August 13, 2025 Share this article:

Richard Sterling Blog Post

By Richard Sterling, Partner at AltoPartners Australia.

This article was first posted on LinkedIn. To read the original post, click here.

So many C-suite résumés read like LinkedIn profiles on sedatives, polished but lifeless.

Impressive titles? Yes. Lists of responsibilities? Usually. But where’s the spark? The leadership thread? Where’s the evidence they reshaped the role not just occupied it?

After nearly 30 years in executive search, I’ve reviewed thousands of résumés. Some impress. Many don’t.

The best résumés go beyond a catalogue of roles. They make a credible leadership case.

So, let me offer a candid perspective on what I look for, what raises red flags and what turns a résumé from ordinary to remarkable.

The First Impression

The résumé, although not always the beginning of an executive search process, needs to make a strong first impression.

Job titles alone tell me little. “Chief Executive Officer” might mean leading a national For Purpose organisation with complex funding streams, or running a small community service with a team of five. Without context a title is just a label.

I want to understand the size, scope and circumstances. Was the organisation expanding, stabilising, recovering from a funding shortfall or navigating a merger? These details matter.

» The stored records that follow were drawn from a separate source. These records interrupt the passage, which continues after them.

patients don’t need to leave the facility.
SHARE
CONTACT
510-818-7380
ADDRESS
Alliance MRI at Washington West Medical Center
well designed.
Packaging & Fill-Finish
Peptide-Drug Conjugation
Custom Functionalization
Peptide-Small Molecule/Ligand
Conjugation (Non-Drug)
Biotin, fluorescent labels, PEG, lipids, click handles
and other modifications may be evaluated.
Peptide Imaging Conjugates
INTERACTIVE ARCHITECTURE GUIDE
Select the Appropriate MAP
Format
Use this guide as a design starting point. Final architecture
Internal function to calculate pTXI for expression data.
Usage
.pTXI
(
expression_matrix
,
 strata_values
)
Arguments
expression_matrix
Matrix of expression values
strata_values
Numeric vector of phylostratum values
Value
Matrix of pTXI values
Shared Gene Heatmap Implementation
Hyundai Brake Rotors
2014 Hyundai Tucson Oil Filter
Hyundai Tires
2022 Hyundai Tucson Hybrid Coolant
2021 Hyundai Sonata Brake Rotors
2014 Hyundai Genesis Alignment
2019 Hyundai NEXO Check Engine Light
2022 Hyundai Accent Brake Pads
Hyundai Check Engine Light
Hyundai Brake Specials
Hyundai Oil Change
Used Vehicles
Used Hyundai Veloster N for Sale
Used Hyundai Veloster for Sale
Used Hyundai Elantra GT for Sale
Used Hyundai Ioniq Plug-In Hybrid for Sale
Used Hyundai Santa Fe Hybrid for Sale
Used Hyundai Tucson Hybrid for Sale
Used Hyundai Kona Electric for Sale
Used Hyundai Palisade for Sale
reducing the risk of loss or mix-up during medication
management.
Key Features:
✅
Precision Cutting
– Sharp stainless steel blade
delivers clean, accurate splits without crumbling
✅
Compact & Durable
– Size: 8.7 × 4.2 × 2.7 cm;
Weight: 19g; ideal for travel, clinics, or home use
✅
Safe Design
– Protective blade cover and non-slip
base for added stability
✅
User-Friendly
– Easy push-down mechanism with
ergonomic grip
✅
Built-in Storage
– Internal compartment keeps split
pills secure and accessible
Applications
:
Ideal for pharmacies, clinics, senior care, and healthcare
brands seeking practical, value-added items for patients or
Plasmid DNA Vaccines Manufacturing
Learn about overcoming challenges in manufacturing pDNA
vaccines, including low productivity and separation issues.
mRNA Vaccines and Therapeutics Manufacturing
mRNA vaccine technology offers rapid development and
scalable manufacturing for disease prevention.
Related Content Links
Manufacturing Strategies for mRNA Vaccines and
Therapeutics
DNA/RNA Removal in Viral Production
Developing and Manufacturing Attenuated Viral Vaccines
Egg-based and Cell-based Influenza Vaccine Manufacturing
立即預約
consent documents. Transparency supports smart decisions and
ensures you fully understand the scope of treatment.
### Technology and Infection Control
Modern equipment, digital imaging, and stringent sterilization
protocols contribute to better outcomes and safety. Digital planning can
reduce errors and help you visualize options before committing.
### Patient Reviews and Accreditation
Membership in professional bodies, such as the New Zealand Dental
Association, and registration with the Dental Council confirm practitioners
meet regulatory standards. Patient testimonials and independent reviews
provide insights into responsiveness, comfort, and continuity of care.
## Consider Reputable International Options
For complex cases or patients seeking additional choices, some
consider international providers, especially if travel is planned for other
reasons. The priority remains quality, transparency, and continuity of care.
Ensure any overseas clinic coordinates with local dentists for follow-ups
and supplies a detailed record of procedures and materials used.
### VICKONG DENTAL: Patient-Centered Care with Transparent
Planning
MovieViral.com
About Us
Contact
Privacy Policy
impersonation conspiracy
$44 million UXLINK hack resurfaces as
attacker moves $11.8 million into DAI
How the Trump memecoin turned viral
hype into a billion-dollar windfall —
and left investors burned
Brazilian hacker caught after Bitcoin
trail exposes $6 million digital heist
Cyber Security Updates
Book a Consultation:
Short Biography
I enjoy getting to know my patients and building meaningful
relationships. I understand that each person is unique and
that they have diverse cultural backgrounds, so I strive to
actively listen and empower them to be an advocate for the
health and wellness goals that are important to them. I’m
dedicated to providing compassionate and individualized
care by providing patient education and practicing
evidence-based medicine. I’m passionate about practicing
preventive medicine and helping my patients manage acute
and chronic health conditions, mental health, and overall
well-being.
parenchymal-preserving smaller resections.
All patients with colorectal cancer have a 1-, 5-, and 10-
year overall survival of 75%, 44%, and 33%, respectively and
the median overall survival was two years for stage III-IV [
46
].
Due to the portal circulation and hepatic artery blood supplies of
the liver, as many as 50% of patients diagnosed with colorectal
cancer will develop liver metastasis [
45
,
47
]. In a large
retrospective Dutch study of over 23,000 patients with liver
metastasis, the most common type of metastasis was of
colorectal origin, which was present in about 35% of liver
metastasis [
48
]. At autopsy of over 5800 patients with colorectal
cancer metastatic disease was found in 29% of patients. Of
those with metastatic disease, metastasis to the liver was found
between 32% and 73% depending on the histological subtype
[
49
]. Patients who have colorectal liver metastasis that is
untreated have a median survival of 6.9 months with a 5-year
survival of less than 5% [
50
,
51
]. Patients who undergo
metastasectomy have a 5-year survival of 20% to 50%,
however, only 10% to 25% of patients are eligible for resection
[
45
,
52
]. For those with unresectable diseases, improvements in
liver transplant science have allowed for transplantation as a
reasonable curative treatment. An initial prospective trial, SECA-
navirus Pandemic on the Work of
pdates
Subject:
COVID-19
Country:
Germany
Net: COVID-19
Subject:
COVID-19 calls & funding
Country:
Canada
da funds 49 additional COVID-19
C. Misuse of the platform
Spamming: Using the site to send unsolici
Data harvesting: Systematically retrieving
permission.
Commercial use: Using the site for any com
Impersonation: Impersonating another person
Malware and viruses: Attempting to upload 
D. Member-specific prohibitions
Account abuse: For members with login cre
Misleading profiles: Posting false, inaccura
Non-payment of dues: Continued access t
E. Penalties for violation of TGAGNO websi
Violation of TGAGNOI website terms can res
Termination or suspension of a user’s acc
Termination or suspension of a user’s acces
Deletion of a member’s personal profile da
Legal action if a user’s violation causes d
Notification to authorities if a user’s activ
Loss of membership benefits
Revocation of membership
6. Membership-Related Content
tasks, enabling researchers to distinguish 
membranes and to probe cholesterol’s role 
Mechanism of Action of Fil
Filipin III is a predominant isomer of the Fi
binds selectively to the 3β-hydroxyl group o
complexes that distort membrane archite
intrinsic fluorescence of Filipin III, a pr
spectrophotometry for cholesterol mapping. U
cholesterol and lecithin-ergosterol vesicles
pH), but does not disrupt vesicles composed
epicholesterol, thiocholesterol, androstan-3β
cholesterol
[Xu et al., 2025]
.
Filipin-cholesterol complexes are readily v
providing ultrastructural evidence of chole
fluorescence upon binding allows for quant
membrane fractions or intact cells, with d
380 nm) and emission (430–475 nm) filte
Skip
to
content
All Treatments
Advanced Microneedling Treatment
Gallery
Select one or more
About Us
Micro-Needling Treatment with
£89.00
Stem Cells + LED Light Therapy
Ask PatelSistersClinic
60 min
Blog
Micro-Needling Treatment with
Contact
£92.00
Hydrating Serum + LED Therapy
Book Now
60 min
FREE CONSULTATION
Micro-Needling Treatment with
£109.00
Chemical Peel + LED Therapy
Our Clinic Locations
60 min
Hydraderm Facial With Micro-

Beyond responsibilities, I’m looking for outcomes. It’s one thing to say you were “responsible for transformation.” It’s another to say you “secured $4 million in new funding and unified three regional programs under a single service model.” One is vague and the other is concrete.

I also watch for red flags. Short stints, sideways moves, unexplained gaps. They’re not dealbreakers but they do prompt questions.

For example, if someone spent only nine months in a senior role, I’ll want to understand why. Was it a turnaround role that wrapped up early? Did a values misalignment lead to a planned exit? Whatever the reason, offering the context up front helps frame the story constructively.

What I’m Really Reading For

Every résumé prompts a decision as to what I should dig into further? On its own it won’t determine suitability but it always shapes the questions I’ll ask next.

I’m reading for leadership, judgment and credibility. I compare what’s written to what I find through research, interviews, referees and online footprints. If the numbers don’t add up or the story shifts, credibility suffers.

Presentation matters as well but I’m not looking for artistic flair. No fancy fonts, no rainbow colours or novelty bullets. Just clarity. Logical structure. Clean, easy to read formatting. A professional tone, free of jargon.

What Strong Résumés Do

A strong résumé doesn’t just tell me where you’ve been. It shows how you lead, what you’ve achieved and why it matters.

It should reveal how you’ve shaped strategy, delivered results, strengthened teams and led with values aligned to mission.

Intent may guide you but impact defines you.